Stored items
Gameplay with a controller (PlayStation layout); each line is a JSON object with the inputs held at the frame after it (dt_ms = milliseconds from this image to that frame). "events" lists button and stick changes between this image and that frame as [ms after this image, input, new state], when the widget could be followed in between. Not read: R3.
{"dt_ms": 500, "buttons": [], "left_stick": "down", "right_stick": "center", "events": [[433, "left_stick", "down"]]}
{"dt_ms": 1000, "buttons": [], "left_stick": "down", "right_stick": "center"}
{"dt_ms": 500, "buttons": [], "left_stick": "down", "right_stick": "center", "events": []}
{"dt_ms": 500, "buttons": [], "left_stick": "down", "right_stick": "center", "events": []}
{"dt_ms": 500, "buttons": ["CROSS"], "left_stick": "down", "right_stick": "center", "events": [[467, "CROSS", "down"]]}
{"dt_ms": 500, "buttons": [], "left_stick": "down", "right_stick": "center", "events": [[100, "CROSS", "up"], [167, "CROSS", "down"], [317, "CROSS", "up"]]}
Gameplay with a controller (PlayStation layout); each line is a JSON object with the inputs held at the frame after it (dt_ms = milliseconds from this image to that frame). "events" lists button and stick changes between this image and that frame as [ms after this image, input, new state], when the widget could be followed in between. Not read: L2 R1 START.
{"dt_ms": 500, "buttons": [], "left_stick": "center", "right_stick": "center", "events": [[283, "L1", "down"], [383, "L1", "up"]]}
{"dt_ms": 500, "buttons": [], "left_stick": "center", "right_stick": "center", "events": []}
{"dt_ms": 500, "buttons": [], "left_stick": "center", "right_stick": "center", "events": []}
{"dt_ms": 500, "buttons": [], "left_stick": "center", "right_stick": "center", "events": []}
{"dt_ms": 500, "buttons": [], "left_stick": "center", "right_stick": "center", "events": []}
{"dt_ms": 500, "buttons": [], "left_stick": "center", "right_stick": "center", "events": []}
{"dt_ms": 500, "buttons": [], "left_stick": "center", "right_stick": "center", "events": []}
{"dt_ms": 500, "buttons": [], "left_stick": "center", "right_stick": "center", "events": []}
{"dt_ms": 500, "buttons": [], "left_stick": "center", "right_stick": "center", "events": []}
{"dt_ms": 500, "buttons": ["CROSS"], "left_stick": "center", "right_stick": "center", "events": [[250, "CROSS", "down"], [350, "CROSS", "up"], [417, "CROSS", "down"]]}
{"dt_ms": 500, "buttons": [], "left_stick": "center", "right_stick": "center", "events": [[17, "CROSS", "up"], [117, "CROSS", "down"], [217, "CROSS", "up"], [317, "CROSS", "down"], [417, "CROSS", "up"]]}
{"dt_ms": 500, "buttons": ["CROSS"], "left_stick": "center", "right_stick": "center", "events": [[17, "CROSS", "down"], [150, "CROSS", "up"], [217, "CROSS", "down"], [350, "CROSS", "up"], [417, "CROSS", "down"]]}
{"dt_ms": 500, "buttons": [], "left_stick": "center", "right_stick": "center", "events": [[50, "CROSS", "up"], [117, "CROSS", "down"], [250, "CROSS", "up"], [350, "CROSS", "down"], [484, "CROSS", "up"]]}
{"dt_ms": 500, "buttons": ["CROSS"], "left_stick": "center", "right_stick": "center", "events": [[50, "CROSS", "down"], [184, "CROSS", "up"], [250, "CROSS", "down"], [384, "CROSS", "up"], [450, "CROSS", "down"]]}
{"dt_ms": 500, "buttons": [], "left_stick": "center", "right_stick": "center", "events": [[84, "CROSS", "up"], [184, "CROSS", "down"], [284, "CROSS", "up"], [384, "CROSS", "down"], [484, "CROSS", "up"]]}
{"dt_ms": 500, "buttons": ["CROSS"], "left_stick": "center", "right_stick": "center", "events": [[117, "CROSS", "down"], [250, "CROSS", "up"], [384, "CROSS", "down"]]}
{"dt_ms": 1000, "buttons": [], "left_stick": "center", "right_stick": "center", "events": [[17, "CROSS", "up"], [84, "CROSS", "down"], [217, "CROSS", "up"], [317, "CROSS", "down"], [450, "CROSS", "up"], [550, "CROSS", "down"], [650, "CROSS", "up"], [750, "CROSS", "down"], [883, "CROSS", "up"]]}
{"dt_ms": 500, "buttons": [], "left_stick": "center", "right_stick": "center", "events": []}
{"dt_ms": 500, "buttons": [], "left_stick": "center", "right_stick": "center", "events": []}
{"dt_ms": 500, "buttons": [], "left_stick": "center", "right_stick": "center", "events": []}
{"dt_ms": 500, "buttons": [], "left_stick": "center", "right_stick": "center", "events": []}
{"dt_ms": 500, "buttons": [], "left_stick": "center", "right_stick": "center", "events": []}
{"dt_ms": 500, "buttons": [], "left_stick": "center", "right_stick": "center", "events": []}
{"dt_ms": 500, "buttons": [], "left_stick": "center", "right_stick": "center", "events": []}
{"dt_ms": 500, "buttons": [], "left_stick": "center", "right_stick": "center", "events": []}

◆ What the exercise asks ◆
From the entries above, select each line containing the string "state".

◆ Answer section ◆
Gameplay with a controller (PlayStation layout); each line is a JSON object with the inputs held at the frame after it (dt_ms = milliseconds from this image to that frame). "events" lists button and stick changes between this image and that frame as [ms after this image, input, new state], when the widget could be followed in between. Not read: R3.
Gameplay with a controller (PlayStation layout); each line is a JSON object with the inputs held at the frame after it (dt_ms = milliseconds from this image to that frame). "events" lists button and stick changes between this image and that frame as [ms after this image, input, new state], when the widget could be followed in between. Not read: L2 R1 START.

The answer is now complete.